TASK DIRECTIONS: The listing below should be written out exactly; please include all of it.

── EXTRACTED RECORDS

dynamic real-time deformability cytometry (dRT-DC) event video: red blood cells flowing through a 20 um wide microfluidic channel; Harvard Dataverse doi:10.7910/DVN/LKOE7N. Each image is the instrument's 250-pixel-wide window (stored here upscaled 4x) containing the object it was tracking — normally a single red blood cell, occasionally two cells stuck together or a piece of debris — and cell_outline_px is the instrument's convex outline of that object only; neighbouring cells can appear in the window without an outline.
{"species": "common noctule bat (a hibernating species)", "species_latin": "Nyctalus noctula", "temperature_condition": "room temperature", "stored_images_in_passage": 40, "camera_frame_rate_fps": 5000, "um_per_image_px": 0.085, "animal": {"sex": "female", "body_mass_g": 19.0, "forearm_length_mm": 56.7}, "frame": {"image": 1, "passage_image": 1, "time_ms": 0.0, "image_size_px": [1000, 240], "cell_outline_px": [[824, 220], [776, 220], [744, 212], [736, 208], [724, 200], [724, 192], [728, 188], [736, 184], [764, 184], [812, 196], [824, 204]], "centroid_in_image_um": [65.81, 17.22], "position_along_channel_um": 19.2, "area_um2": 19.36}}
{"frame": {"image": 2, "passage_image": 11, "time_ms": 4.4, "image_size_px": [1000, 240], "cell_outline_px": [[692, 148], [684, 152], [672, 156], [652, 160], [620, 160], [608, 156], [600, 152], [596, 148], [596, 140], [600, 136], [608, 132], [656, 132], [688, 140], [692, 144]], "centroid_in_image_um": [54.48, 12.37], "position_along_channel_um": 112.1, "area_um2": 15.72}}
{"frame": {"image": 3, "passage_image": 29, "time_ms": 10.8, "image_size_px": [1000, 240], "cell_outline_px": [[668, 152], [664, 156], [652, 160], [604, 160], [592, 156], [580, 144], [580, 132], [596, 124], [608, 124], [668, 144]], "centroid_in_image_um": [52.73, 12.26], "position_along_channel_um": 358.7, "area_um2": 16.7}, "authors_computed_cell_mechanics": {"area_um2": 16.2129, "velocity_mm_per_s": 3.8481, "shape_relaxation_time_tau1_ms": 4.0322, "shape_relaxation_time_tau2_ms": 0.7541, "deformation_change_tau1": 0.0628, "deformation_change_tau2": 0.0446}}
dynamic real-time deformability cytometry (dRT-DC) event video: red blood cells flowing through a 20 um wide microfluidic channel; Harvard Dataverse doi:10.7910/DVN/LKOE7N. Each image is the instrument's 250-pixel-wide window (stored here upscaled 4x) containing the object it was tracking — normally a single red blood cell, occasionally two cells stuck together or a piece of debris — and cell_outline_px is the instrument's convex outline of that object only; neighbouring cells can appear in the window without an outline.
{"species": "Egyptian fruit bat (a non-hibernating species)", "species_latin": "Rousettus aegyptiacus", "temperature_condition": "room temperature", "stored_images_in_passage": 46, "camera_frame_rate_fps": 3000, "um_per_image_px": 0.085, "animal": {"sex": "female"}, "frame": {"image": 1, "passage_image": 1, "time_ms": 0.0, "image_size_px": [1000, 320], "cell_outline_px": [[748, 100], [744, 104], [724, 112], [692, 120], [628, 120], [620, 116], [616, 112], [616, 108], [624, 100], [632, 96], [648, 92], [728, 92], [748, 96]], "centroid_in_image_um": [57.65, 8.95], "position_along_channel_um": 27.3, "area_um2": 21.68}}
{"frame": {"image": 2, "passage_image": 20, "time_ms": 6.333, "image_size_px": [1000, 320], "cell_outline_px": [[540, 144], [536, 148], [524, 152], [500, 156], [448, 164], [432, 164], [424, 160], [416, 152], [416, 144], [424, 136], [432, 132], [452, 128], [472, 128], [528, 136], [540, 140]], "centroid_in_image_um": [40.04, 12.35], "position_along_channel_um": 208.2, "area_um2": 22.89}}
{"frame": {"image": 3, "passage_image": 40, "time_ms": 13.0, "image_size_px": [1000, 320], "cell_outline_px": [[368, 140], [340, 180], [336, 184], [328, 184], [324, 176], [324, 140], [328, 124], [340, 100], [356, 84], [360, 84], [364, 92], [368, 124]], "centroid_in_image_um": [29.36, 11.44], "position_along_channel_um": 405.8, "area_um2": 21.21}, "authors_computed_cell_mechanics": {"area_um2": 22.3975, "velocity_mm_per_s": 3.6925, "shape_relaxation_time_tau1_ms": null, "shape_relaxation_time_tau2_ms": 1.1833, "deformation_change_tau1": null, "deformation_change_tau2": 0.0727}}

────

OUTPUT OF THE EXERCISE:
dynamic real-time deformability cytometry (dRT-DC) event video: red blood cells flowing through a 20 um wide microfluidic channel; Harvard Dataverse doi:10.7910/DVN/LKOE7N. Each image is the instrument's 250-pixel-wide window (stored here upscaled 4x) containing the object it was tracking — normally a single red blood cell, occasionally two cells stuck together or a piece of debris — and cell_outline_px is the instrument's convex outline of that object only; neighbouring cells can appear in the window without an outline.
{"species": "common noctule bat (a hibernating species)", "species_latin": "Nyctalus noctula", "temperature_condition": "room temperature", "stored_images_in_passage": 40, "camera_frame_rate_fps": 5000, "um_per_image_px": 0.085, "animal": {"sex": "female", "body_mass_g": 19.0, "forearm_length_mm": 56.7}, "frame": {"image": 1, "passage_image": 1, "time_ms": 0.0, "image_size_px": [1000, 240], "cell_outline_px": [[824, 220], [776, 220], [744, 212], [736, 208], [724, 200], [724, 192], [728, 188], [736, 184], [764, 184], [812, 196], [824, 204]], "centroid_in_image_um": [65.81, 17.22], "position_along_channel_um": 19.2, "area_um2": 19.36}}
{"frame": {"image": 2, "passage_image": 11, "time_ms": 4.4, "image_size_px": [1000, 240], "cell_outline_px": [[692, 148], [684, 152], [672, 156], [652, 160], [620, 160], [608, 156], [600, 152], [596, 148], [596, 140], [600, 136], [608, 132], [656, 132], [688, 140], [692, 144]], "centroid_in_image_um": [54.48, 12.37], "position_along_channel_um": 112.1, "area_um2": 15.72}}
{"frame": {"image": 3, "passage_image": 29, "time_ms": 10.8, "image_size_px": [1000, 240], "cell_outline_px": [[668, 152], [664, 156], [652, 160], [604, 160], [592, 156], [580, 144], [580, 132], [596, 124], [608, 124], [668, 144]], "centroid_in_image_um": [52.73, 12.26], "position_along_channel_um": 358.7, "area_um2": 16.7}, "authors_computed_cell_mechanics": {"area_um2": 16.2129, "velocity_mm_per_s": 3.8481, "shape_relaxation_time_tau1_ms": 4.0322, "shape_relaxation_time_tau2_ms": 0.7541, "deformation_change_tau1": 0.0628, "deformation_change_tau2": 0.0446}}
dynamic real-time deformability cytometry (dRT-DC) event video: red blood cells flowing through a 20 um wide microfluidic channel; Harvard Dataverse doi:10.7910/DVN/LKOE7N. Each image is the instrument's 250-pixel-wide window (stored here upscaled 4x) containing the object it was tracking — normally a single red blood cell, occasionally two cells stuck together or a piece of debris — and cell_outline_px is the instrument's convex outline of that object only; neighbouring cells can appear in the window without an outline.
{"species": "Egyptian fruit bat (a non-hibernating species)", "species_latin": "Rousettus aegyptiacus", "temperature_condition": "room temperature", "stored_images_in_passage": 46, "camera_frame_rate_fps": 3000, "um_per_image_px": 0.085, "animal": {"sex": "female"}, "frame": {"image": 1, "passage_image": 1, "time_ms": 0.0, "image_size_px": [1000, 320], "cell_outline_px": [[748, 100], [744, 104], [724, 112], [692, 120], [628, 120], [620, 116], [616, 112], [616, 108], [624, 100], [632, 96], [648, 92], [728, 92], [748, 96]], "centroid_in_image_um": [57.65, 8.95], "position_along_channel_um": 27.3, "area_um2": 21.68}}
{"frame": {"image": 2, "passage_image": 20, "time_ms": 6.333, "image_size_px": [1000, 320], "cell_outline_px": [[540, 144], [536, 148], [524, 152], [500, 156], [448, 164], [432, 164], [424, 160], [416, 152], [416, 144], [424, 136], [432, 132], [452, 128], [472, 128], [528, 136], [540, 140]], "centroid_in_image_um": [40.04, 12.35], "position_along_channel_um": 208.2, "area_um2": 22.89}}
{"frame": {"image": 3, "passage_image": 40, "time_ms": 13.0, "image_size_px": [1000, 320], "cell_outline_px": [[368, 140], [340, 180], [336, 184], [328, 184], [324, 176], [324, 140], [328, 124], [340, 100], [356, 84], [360, 84], [364, 92], [368, 124]], "centroid_in_image_um": [29.36, 11.44], "position_along_channel_um": 405.8, "area_um2": 21.21}, "authors_computed_cell_mechanics": {"area_um2": 22.3975, "velocity_mm_per_s": 3.6925, "shape_relaxation_time_tau1_ms": null, "shape_relaxation_time_tau2_ms": 1.1833, "deformation_change_tau1": null, "deformation_change_tau2": 0.0727}}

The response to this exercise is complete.